The risk of occurrence of what in the jargon of acquisitions is called "material (or relevant) adverse effect" in relation to the business and the economic and financial situation of a UPI is greater due to the delicate situation of a UPI even before the acquisition, inasmuch as time is a determining factor for the success or failure of the operations. With this, the very conduct of the activities in their normal course and the necessary maintenance of the company's investments in its activities and in the preservation and updating of assets and client portfolio, as well as all the concerns of not deteriorating the activities, are much greater than in a company in a "normal" situation or one that is not under judicial reorganization.

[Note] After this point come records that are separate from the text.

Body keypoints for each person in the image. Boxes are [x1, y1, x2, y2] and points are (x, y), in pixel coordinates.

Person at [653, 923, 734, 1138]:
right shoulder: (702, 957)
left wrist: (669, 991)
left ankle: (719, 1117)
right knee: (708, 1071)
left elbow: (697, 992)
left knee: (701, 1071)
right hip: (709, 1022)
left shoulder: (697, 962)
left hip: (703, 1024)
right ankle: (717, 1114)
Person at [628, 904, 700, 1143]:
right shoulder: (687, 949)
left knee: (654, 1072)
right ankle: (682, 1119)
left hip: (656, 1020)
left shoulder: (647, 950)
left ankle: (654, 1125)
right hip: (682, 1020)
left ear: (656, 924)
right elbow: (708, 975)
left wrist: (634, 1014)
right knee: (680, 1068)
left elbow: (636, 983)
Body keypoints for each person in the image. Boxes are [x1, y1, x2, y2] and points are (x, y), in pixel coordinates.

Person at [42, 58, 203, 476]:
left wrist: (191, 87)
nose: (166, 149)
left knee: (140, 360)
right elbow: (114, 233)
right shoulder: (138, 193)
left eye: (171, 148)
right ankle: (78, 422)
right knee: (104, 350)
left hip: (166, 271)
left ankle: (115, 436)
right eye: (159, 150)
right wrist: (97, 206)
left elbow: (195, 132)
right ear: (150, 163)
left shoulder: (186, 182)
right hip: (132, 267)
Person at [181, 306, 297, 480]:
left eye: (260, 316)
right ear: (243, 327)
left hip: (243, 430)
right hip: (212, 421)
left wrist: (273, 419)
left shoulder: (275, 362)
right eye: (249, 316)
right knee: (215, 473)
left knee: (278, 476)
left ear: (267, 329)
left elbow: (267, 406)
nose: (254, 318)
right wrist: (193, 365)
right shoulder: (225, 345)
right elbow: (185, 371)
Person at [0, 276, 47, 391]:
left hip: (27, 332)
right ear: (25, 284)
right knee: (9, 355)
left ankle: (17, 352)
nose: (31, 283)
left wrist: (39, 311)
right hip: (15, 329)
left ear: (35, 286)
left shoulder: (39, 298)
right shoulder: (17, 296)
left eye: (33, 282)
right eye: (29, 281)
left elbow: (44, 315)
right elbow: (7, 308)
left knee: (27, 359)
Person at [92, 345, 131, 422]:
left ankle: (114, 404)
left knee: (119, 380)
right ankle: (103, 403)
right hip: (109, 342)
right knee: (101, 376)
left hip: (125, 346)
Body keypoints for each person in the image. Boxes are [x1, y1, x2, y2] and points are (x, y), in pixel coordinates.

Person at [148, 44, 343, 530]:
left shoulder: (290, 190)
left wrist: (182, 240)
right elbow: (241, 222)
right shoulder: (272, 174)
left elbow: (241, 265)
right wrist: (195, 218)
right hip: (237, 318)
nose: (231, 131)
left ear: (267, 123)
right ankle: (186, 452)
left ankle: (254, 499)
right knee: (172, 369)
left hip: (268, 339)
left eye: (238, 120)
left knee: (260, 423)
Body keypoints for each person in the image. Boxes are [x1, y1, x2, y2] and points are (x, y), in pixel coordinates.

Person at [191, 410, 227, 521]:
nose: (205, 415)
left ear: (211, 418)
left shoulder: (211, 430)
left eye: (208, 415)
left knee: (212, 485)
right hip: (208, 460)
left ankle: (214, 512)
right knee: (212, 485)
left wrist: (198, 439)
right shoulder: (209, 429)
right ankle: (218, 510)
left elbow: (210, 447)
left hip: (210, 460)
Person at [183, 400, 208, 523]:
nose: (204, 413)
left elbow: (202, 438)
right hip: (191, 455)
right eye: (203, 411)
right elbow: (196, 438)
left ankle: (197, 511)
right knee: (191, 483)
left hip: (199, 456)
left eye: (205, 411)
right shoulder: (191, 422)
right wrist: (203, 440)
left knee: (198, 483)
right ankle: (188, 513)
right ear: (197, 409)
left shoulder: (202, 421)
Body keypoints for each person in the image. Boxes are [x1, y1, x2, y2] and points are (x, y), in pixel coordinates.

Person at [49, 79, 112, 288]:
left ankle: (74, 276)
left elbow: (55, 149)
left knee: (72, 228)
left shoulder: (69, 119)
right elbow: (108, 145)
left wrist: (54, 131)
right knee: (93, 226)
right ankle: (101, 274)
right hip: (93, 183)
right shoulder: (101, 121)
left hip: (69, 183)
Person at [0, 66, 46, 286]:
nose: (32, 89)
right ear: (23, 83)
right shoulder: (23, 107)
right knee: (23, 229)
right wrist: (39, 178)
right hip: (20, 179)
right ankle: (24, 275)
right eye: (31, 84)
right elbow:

It is also important to negotiate reasonable monitoring of financial information, to the extent permitted by law, so that the buyer can know and monitor the situation of the UPI up to the effective date of acquisition.

Another feature that gains importance when it comes to a transaction involving a UPI, although it is not very common in sale and purchase transactions of companies, is the so-called breakup fee or fine for termination of the purchase and sale agreement before the closing. In the case of a UPI, this is almost a mandatory rule to minimize the loss of investment opportunity, which, in cases of judicial reorganization, may be decisive for non-recovery of the UPI or the seller, as the case may be. A fine to be paid in favor of the seller becomes of utmost importance in this case.

Often, in UPI sale and purchase agreements, there is not even an obligation to indemnify sellers, or, even if there is, it cannot be relied upon. The risk in this case is only in relation to the costs of any legal defense, as the law itself protects the buyer from liability for prior liabilities of the UPI.

It is concluded that the absence of the greatest fear (mainly of foreign acquirers/investors, who sometimes have greater difficulty in understanding the risks of Brazilian businesses) in relation to the succession of known and/or hidden liabilities of the business after its effectiveness may not exist in the acquisition of a UPI. In this type of acquisition, the concern comes in the run-up to the actual acquisition.

So whether it is an acquisition of a company in a normal situation or a business in judicial reorganization, the legal, financial, and business challenge should never be overlooked. The question is only the "moment" at which there is the greatest risk: after or before the acquisition is done.